EXERCISE — Restrict the output to the lines below starting at the one that contains "woven basket: none [806,426,838,464]" and ending at the one that contains "ottoman: present [737,778,1051,1023]", and restate them word for word, both ends included.

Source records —

——

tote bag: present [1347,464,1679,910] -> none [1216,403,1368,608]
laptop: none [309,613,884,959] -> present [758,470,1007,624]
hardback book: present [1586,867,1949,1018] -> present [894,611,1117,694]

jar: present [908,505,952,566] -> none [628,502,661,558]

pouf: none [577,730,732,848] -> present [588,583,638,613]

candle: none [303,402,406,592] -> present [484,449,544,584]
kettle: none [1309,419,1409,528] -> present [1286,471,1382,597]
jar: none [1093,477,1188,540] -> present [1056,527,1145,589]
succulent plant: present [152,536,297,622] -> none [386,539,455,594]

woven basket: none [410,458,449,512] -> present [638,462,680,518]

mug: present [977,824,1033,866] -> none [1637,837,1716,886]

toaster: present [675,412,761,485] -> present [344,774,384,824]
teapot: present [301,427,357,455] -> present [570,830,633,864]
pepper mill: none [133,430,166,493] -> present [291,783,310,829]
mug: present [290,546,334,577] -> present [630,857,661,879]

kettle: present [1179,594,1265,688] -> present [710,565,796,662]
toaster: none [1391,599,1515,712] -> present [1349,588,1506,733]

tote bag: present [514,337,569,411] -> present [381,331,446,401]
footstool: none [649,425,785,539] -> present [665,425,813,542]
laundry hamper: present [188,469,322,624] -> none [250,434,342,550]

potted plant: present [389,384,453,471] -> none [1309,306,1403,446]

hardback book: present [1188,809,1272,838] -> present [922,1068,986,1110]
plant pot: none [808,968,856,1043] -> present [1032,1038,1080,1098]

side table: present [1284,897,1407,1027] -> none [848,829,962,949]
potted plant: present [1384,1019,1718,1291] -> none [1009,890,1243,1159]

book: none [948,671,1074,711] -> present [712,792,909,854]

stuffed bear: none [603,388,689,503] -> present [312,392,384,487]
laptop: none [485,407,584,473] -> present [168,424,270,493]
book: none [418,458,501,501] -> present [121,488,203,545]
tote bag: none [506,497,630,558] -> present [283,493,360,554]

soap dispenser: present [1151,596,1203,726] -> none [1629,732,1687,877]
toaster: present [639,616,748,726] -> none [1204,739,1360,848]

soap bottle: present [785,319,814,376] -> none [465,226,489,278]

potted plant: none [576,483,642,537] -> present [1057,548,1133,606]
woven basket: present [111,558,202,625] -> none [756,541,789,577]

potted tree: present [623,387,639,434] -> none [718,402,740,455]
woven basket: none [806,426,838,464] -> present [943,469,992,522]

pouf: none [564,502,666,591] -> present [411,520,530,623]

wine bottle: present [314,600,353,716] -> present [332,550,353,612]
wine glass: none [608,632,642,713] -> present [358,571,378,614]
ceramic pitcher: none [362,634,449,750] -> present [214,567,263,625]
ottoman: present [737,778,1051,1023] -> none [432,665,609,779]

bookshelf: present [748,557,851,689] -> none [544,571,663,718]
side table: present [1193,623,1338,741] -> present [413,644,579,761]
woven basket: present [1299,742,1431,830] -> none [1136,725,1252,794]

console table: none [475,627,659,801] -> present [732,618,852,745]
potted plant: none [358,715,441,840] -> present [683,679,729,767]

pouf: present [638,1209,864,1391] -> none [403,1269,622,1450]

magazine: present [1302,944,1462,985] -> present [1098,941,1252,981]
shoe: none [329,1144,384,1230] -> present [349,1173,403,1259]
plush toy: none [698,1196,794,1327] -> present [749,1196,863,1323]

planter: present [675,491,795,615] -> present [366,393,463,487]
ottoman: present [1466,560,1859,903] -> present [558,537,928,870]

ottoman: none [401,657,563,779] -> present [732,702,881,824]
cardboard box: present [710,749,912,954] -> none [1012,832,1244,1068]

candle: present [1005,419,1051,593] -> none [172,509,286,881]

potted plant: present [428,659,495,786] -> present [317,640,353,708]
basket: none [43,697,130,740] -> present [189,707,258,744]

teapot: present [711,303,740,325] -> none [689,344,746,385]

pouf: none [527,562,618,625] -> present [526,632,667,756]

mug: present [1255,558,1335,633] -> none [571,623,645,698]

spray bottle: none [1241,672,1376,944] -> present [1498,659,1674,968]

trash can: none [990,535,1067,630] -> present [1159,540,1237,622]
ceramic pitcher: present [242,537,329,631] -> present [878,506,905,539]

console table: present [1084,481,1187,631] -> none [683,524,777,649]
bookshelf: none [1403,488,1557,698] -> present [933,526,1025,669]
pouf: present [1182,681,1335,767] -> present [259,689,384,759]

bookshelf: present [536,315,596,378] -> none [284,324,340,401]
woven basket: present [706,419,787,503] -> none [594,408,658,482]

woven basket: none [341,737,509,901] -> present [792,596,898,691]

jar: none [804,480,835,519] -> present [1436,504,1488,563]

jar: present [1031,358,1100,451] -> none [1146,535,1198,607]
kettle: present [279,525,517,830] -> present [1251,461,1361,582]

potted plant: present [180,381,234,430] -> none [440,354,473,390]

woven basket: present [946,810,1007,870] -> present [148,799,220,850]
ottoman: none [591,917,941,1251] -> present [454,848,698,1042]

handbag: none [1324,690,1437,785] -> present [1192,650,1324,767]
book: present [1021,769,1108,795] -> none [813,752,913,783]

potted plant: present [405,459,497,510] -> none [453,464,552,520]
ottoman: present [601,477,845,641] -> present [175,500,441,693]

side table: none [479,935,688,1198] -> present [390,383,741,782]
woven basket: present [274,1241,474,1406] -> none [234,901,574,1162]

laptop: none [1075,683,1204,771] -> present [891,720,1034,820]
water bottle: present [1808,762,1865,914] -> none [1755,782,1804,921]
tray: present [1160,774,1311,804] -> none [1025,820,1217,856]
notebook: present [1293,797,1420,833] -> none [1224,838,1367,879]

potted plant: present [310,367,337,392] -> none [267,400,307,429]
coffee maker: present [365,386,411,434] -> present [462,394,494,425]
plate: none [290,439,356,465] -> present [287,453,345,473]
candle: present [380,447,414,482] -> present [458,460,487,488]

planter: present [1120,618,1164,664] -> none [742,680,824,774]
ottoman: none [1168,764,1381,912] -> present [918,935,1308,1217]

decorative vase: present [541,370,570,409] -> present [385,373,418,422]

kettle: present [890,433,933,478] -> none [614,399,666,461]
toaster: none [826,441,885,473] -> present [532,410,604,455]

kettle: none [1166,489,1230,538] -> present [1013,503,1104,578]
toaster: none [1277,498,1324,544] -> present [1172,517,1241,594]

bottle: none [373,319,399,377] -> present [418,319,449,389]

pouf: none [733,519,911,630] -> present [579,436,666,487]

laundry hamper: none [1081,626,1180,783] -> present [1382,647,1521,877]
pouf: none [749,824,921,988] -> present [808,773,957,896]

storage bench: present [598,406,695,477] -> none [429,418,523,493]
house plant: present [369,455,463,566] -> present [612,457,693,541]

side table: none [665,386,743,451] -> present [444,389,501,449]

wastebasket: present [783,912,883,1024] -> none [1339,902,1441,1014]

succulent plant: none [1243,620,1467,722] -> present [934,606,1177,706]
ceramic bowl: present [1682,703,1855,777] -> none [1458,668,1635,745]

——

ANSWER TO THIS TASK —
woven basket: none [806,426,838,464] -> present [943,469,992,522]

pouf: none [564,502,666,591] -> present [411,520,530,623]

wine bottle: present [314,600,353,716] -> present [332,550,353,612]
wine glass: none [608,632,642,713] -> present [358,571,378,614]
ceramic pitcher: none [362,634,449,750] -> present [214,567,263,625]
ottoman: present [737,778,1051,1023] -> none [432,665,609,779]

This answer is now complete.